> **Materials provided**

----------------

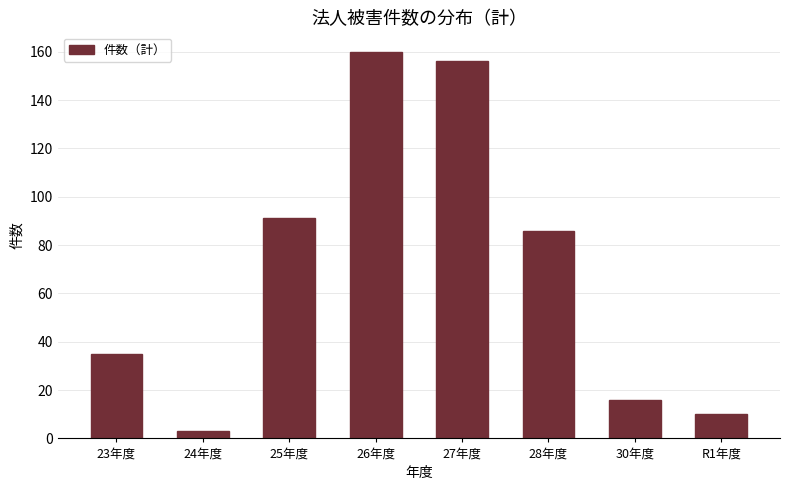

Reading left to right, list all the values displayed in this chart.

35	3	91	160	156	86	16	10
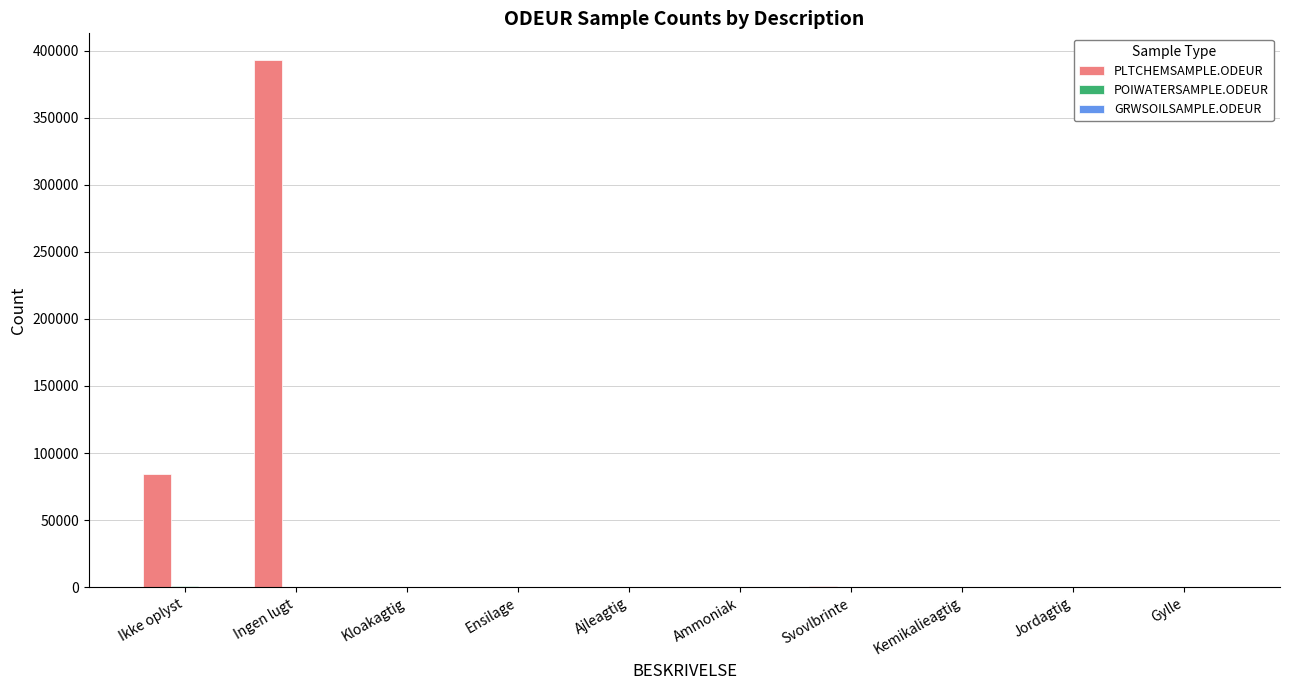

Does the chart contain stacked bars?

No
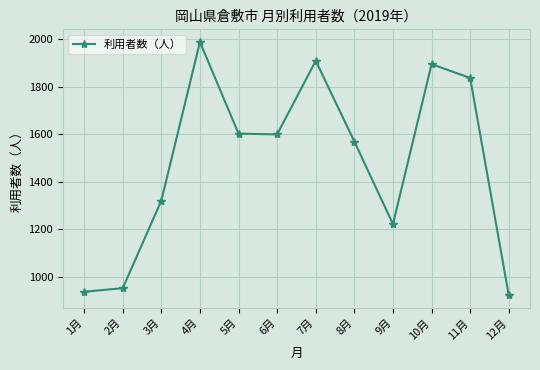

The value at 4月 is 1987. True or false?

True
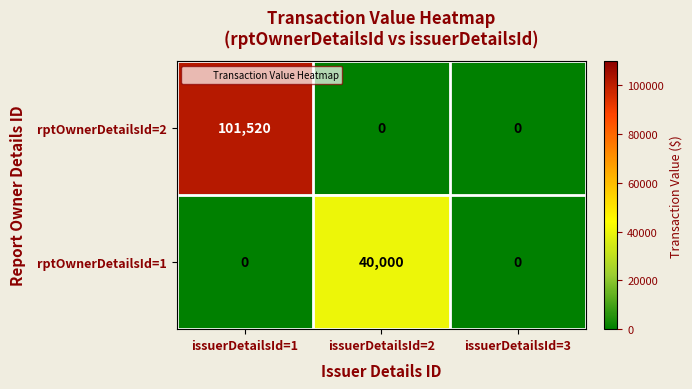

Reading left to right, list all the values displayed in this chart.

rptOwnerDetailsId=2: issuerDetailsId=1=101520	issuerDetailsId=2=0	issuerDetailsId=3=0
rptOwnerDetailsId=1: issuerDetailsId=1=0	issuerDetailsId=2=40000	issuerDetailsId=3=0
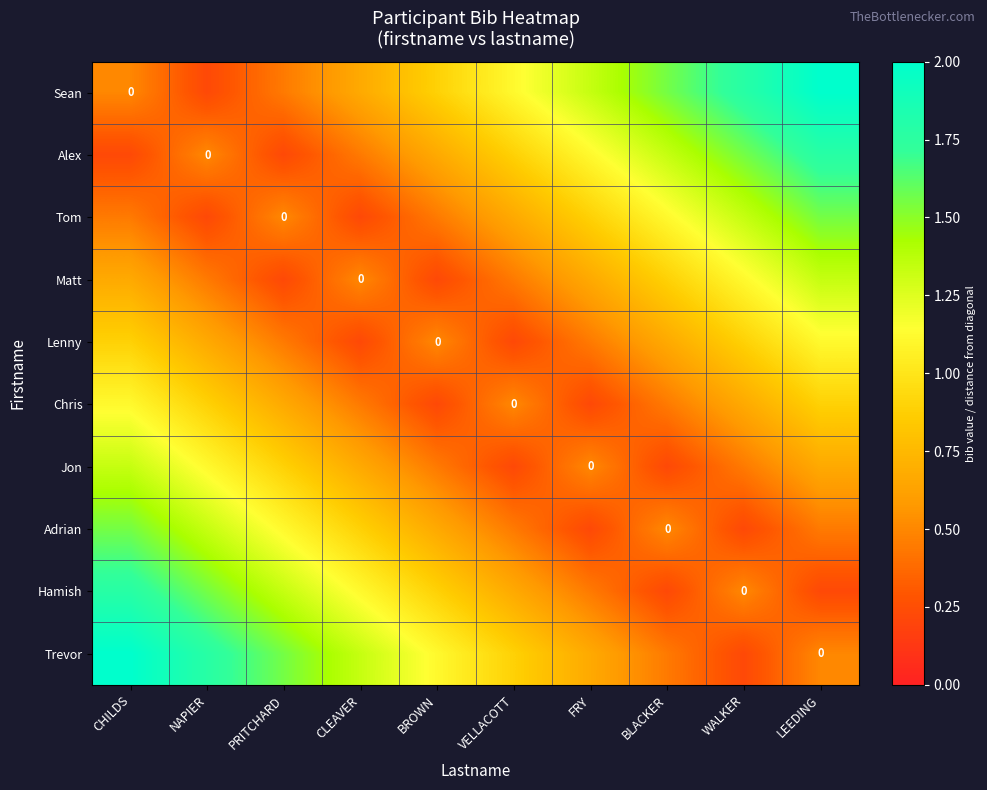

What is the average value of the Alex series?

0.9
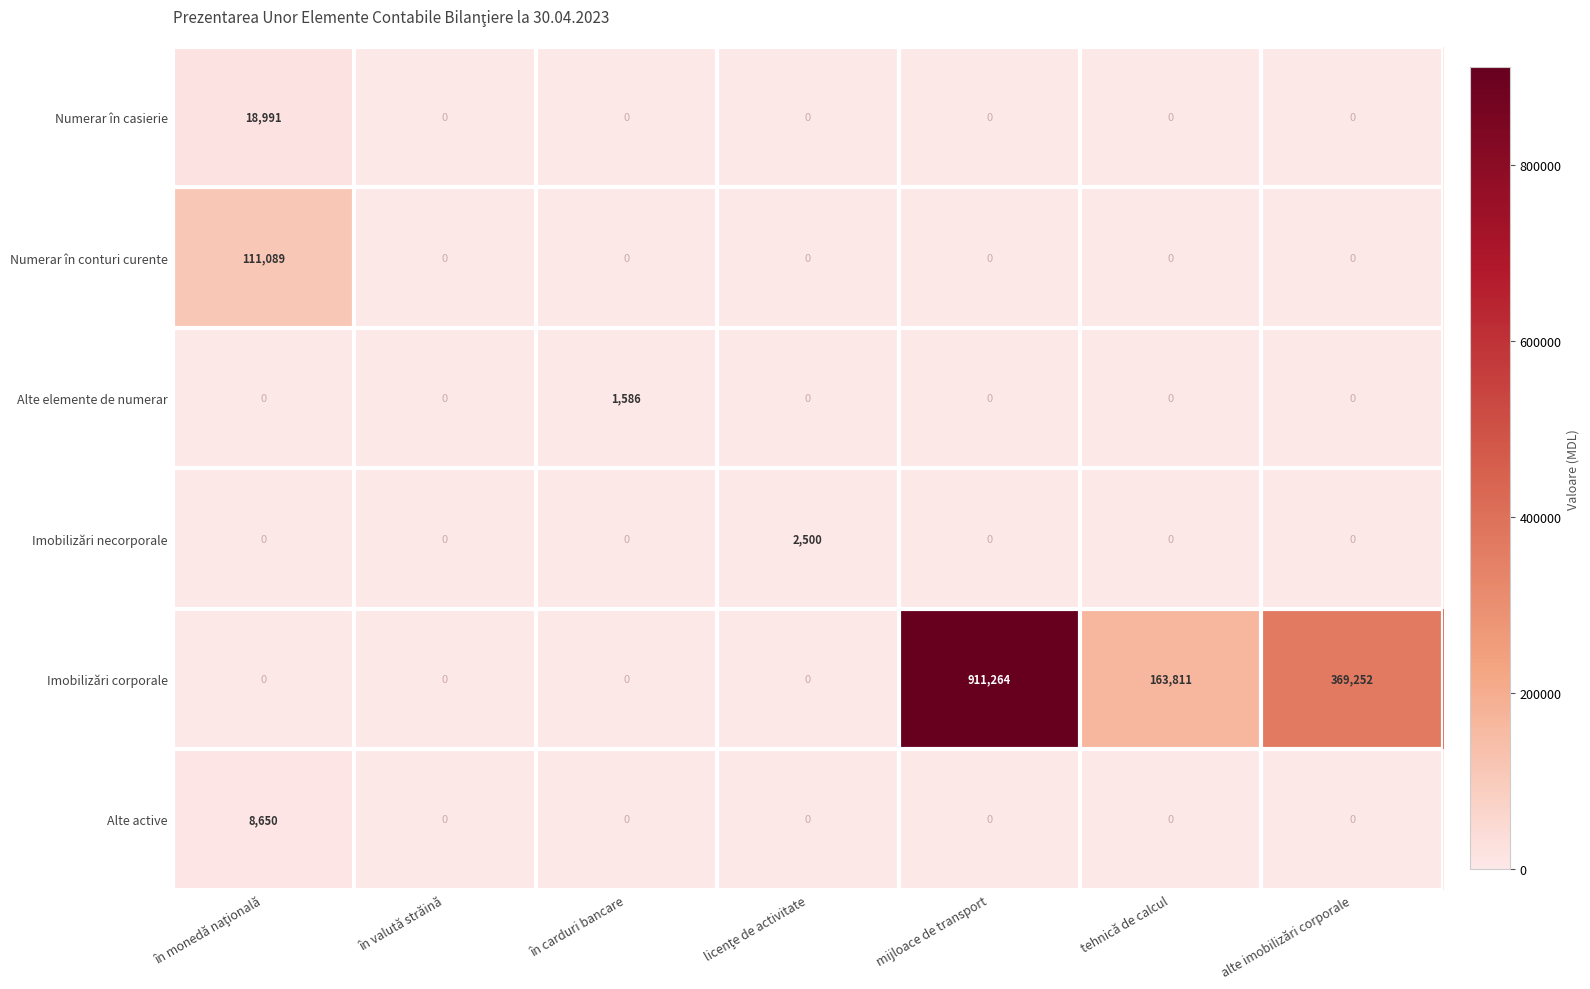

The Imobilizări necorporale series shows 950 at în valută străină. True or false?

False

----------------

> **What you are asked to do**
Gather every line of the listing above that contains the string "series", matching uppercase and lowercase exactly.

> **Completed task**
What is the average value of the Alex series?
The Imobilizări necorporale series shows 950 at în valută străină. True or false?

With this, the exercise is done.